## Document passage
— 20 August 2015
Perhaps ‘bad’ isn’t the right word. How about ‘untrained, inexperienced, under-exercised and ill- equipped data centre staff make mistakes’? Certainly the opposite is true – ‘good’ staff make fewer mistakes…
So what, I hear you thinking? Well… I spend a considerable part of my time advising on facility design and delivering training courses centred on the prime target of nearly all data centres – high Availability. This, almost totally, concentrates on designing in reliability, resilience, concurrent maintainability and, in the ultimate expression, fault tolerance. If you prefer; selecting the most appropriate ‘Tier Classification’ or, in EN50600 speak, ‘Availability Class’. So risk profiles are established, budgets are set, designs laid down, specifications written and contractors appointed.
However nearly all of my work ignores the scourge of data centre Availability which is ICT service interruption through ‘human error’ and many studies have been published over the years putting the figure at some 70% of all data centre ‘failures’ being attributed to that problem. In fact a couple of years ago in a data centre seminar session someone from Microsoft let slip that if they added IT hardware, software and human error together it added up to 97% of their service failures. That left me somewhat deflated as I was only influencing 3% of the Availability puzzle.
Still it remains today, although it is more than possible to incorporate anti-error features in the M&E design – through simplicity and dual-bus generally. Indeed it was postulated some years ago by Ed Ansett (when running EYP) that there was a negative effect on reliability when you spent more on (overly) complex systems in the pursuit of higher resilience and that has always stayed in the forefront of my mind when auditing system architecture after a failure. The point is that a poorly designed facility can be totally mitigated by good operatives whilst even a ‘Tier 4’ facility can be turned into an unreliable nightmare by incompetence. The money spent on the resilience of the data centre infrastructure only addresses <30% of your business continuity plan.

## What to do
1. In the data centre article, what share of Microsoft's service failures did IT hardware, software and human error add up to?
2. Return the data centre article's wording from "However nearly all" to "the Availability puzzle.".
3. Resume the data centre article after its final sentence, carrying its argument on human error forward.
The material placed after this point plays no part in the work.

## Provided information
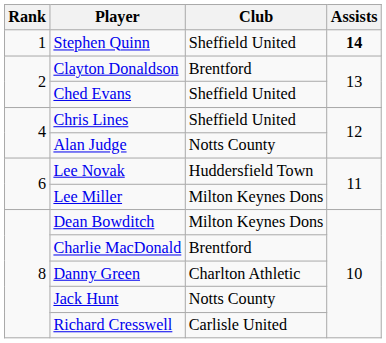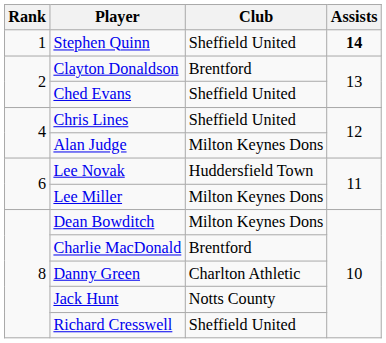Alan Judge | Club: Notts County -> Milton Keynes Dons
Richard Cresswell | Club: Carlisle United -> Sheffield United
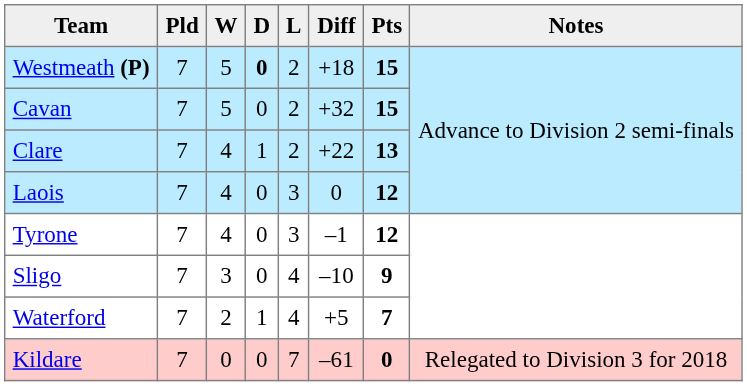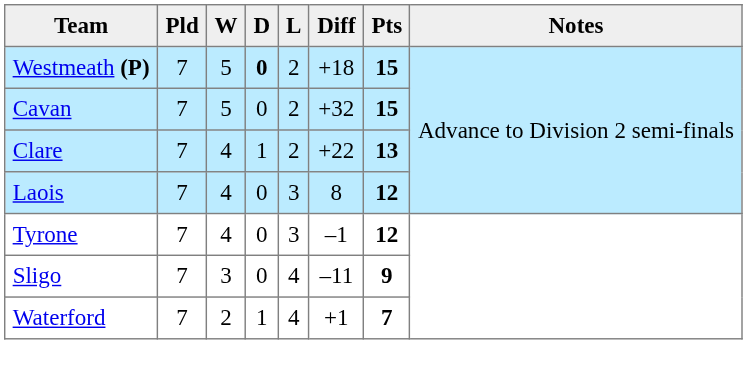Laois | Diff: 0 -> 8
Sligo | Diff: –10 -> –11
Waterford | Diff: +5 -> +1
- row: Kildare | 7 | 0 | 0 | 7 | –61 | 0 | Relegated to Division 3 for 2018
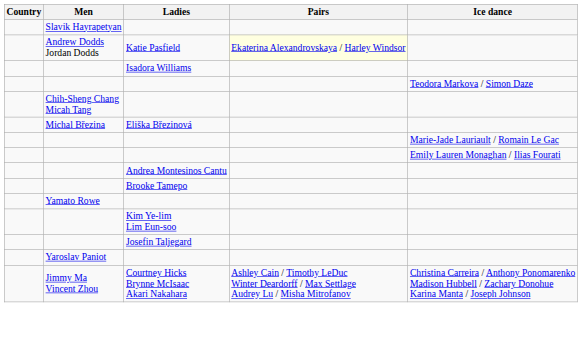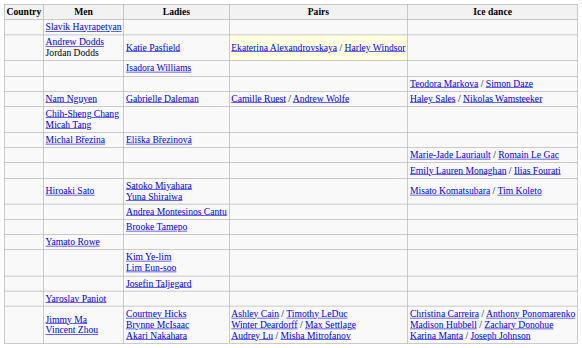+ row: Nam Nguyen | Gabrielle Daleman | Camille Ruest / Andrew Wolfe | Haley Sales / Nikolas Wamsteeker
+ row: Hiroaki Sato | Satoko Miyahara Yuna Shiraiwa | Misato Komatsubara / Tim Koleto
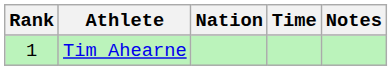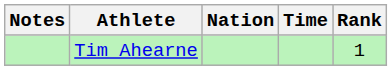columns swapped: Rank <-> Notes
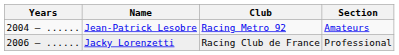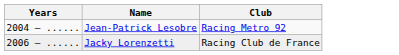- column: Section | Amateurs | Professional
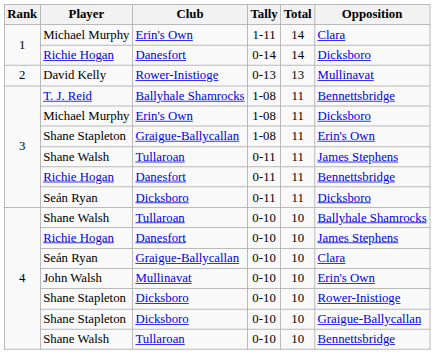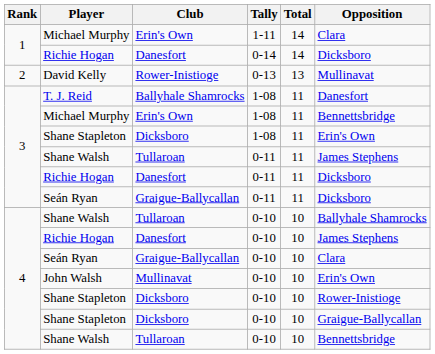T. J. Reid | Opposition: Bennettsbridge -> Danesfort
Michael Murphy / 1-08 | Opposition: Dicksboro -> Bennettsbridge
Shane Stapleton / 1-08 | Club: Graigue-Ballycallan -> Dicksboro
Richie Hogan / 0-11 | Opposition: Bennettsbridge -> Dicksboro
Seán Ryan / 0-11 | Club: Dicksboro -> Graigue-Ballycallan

## Expected answers
1. 97%

2.
However nearly all of my work ignores the scourge of data centre Availability which is ICT service interruption through ‘human error’ and many studies have been published over the years putting the figure at some 70% of all data centre ‘failures’ being attributed to that problem. In fact a couple of years ago in a data centre seminar session someone from Microsoft let slip that if they added IT hardware, software and human error together it added up to 97% of their service failures. That left me somewhat deflated as I was only influencing 3% of the Availability puzzle.

3.
Anyway the bottom line is that to achieve high Availability you need to pay most attention to data centre staff, from the most important but least senior upwards. Whilst the most senior facility manager might have the most responsibility the most junior humble M&E technician has the greatest opportunity to cause real damage to your business. Select them carefully, train them well on your system, allow them to simulate failure scenarios, test the system often, update their training regularly and, finally, retain them. Of course, nothing can compensate for malicious sabotage so staff selection and screening becomes even more critical.
Failing that, at the end of the day, you could resort to the Russian Method of data centre personnel selection: Only employ those who own a large dog and have them bring the dog to work every day, train the employee on how all the systems work and train the dog to attack them if they try to touch anything.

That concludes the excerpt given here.